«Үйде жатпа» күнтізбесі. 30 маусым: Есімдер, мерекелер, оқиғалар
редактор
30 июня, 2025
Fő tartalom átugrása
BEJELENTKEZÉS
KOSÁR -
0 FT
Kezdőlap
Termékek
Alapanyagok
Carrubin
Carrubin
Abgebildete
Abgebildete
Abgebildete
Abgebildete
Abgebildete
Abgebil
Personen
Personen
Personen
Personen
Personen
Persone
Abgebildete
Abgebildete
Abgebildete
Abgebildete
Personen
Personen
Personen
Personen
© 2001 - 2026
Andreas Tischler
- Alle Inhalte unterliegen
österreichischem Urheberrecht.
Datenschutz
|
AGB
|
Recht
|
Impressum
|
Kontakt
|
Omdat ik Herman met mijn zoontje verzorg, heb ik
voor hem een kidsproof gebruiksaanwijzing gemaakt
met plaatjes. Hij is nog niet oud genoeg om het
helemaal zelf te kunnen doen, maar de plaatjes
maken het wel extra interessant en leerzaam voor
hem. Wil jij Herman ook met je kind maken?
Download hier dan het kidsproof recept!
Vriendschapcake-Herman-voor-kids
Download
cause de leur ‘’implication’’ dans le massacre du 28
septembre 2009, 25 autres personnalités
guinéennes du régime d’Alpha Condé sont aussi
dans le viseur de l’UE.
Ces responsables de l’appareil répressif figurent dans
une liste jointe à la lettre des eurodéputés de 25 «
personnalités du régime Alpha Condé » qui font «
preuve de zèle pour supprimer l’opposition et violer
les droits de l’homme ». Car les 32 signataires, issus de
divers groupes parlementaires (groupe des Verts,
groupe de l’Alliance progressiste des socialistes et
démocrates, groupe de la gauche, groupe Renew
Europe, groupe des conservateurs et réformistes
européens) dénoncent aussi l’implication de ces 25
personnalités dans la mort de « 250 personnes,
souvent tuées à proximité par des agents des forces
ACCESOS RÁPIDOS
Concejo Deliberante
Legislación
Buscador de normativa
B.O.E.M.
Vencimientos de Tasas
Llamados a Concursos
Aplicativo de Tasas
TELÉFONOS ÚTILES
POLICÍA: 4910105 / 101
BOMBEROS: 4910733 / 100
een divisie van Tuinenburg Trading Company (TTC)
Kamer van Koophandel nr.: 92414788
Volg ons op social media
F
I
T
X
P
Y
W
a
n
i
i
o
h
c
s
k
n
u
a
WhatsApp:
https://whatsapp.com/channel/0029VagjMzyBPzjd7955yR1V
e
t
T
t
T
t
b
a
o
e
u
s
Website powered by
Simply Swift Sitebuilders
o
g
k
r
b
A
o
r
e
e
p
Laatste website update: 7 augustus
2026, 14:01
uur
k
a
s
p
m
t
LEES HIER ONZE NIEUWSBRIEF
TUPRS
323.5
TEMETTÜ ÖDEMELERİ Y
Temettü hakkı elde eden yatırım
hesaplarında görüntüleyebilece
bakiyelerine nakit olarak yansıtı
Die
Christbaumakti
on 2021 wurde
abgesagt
***
• **Task**: The line containing "hesaplarında görüntüleyebilece" and every line after it, through the end of the records, should be repeated exactly and alone.

• **Result for this task**:
hesaplarında görüntüleyebilece
bakiyelerine nakit olarak yansıtı
Die
Christbaumakti
on 2021 wurde
abgesagt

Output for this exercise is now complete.